Task goal: Reproduce the entries shown below only from the line with "ring tip: (314, 399)" down to the line with "thumb tip: (475, 308)", keeping both end lines and copying each one exactly.

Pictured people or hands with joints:
┄┄┄┄┄┄┄┄┄┄┄┄┄┄┄┄┄┄┄┄

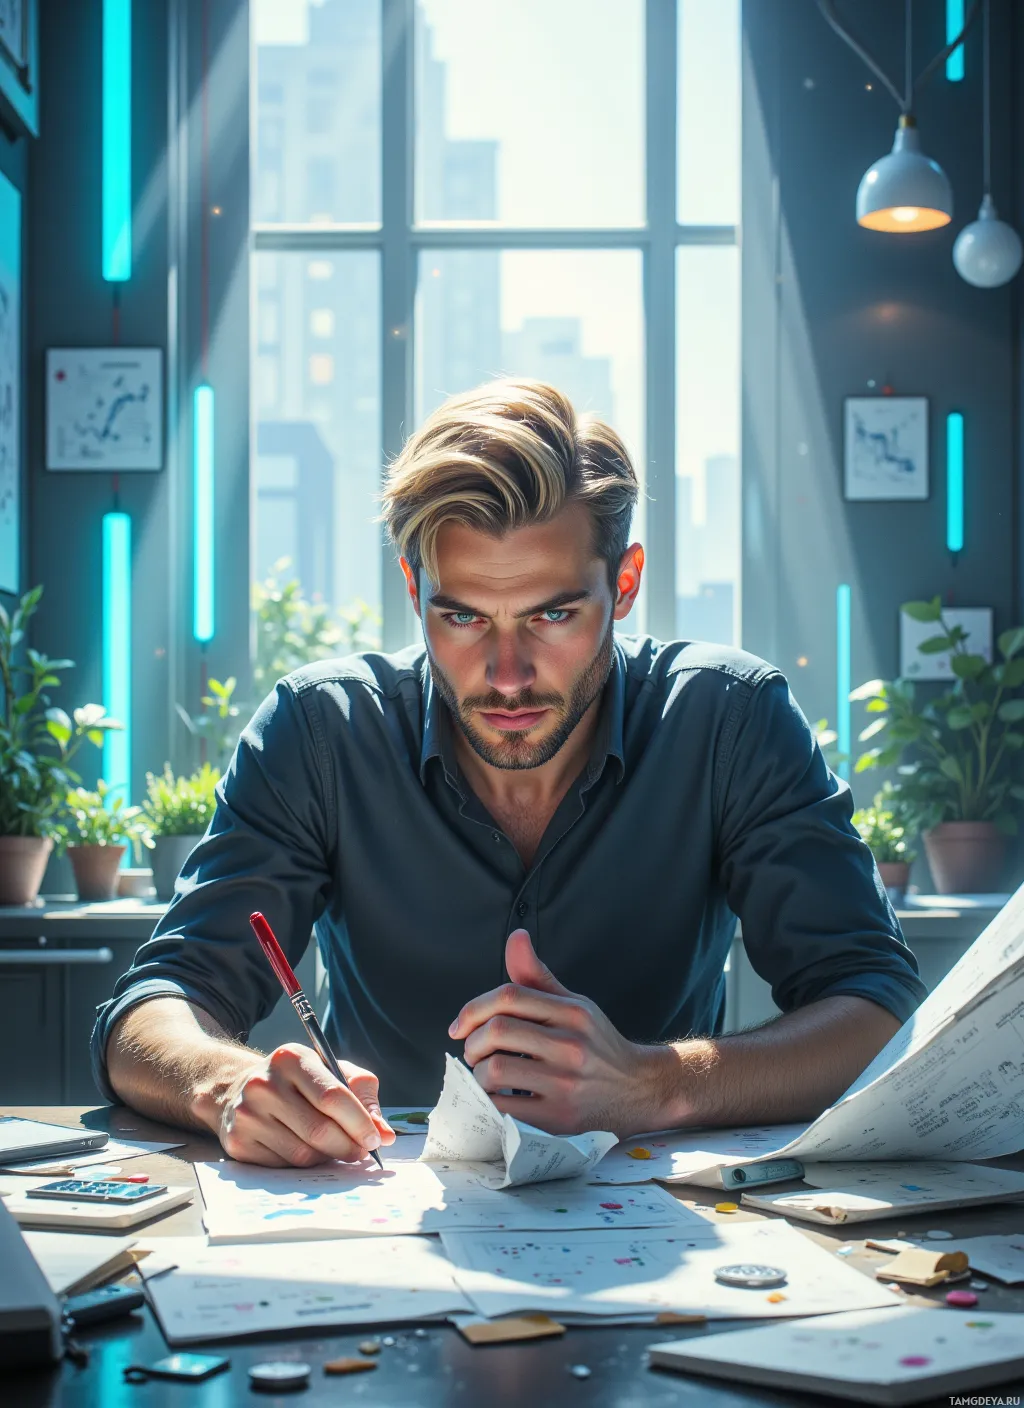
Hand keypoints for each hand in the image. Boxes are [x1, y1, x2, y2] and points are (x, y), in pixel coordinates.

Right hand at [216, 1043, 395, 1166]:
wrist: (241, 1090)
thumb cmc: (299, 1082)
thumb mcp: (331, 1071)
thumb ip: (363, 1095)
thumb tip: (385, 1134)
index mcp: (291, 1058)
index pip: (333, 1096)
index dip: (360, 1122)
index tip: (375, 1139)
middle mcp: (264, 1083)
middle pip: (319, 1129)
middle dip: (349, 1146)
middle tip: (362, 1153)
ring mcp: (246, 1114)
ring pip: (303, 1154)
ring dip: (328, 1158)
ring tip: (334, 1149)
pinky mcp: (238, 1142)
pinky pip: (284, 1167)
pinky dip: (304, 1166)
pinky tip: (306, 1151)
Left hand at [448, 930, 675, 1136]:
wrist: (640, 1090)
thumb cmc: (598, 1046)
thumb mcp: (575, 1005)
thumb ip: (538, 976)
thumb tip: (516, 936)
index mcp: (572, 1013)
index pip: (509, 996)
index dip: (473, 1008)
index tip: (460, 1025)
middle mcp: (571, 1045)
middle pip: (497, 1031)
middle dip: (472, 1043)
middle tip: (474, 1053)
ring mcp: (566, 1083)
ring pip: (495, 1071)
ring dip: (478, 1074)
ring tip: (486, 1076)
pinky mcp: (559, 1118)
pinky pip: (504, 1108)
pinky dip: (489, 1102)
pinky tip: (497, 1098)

┄┄┄┄┄┄┄┄┄┄┄┄┄┄┄┄┄┄┄┄

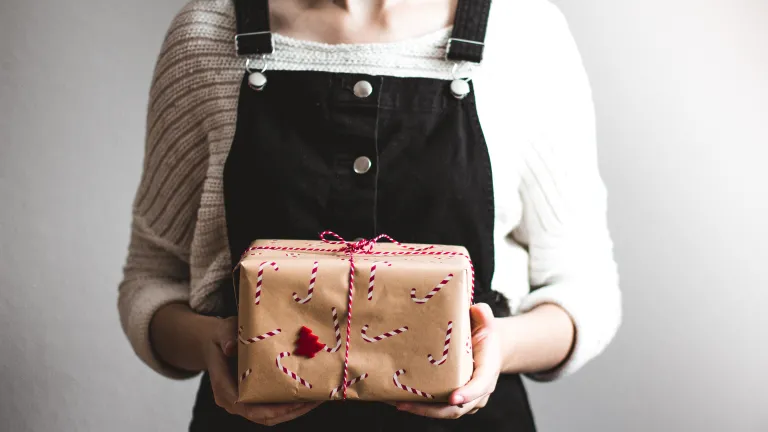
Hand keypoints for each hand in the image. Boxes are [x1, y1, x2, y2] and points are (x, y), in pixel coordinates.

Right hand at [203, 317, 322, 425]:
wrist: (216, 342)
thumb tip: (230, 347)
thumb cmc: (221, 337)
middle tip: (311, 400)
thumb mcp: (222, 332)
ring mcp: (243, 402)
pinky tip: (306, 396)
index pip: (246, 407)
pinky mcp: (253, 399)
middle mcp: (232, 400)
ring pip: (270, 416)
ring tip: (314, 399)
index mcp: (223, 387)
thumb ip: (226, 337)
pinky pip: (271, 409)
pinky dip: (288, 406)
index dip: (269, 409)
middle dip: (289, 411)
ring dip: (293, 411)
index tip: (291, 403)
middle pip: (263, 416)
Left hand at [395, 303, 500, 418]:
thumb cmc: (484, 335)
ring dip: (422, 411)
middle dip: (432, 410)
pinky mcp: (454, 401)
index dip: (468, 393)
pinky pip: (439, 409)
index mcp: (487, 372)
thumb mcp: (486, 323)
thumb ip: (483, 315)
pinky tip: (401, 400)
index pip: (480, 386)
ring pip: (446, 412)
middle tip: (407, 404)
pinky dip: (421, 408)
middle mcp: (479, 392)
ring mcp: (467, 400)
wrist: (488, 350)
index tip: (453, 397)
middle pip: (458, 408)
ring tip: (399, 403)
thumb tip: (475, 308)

┄┄┄┄┄┄┄┄┄┄┄┄┄┄┄┄┄┄┄┄

Result for this exercise:
ring tip: (314, 399)
index mcp: (223, 387)
thumb ip: (226, 337)
pinky pip: (271, 409)
pinky dip: (288, 406)
index dip: (269, 409)
middle dip: (289, 411)
ring dip: (293, 411)
index tip: (291, 403)
middle pip: (263, 416)
Left hand at [395, 303, 500, 418]:
thumb cmc: (484, 335)
ring dip: (422, 411)
middle dip: (432, 410)
pinky mcp: (454, 401)
index dip: (468, 393)
pinky pip: (439, 409)
index mcp: (487, 372)
thumb mcp: (486, 323)
thumb ip: (483, 315)
pinky tip: (401, 400)
index pip: (480, 386)
ring pip: (446, 412)
middle tip: (407, 404)
pinky dip: (421, 408)
middle mcp: (479, 392)
ring mcp: (467, 400)
wrist: (488, 350)
index tip: (453, 397)
middle pip: (458, 408)
ring tip: (399, 403)
thumb tip: (475, 308)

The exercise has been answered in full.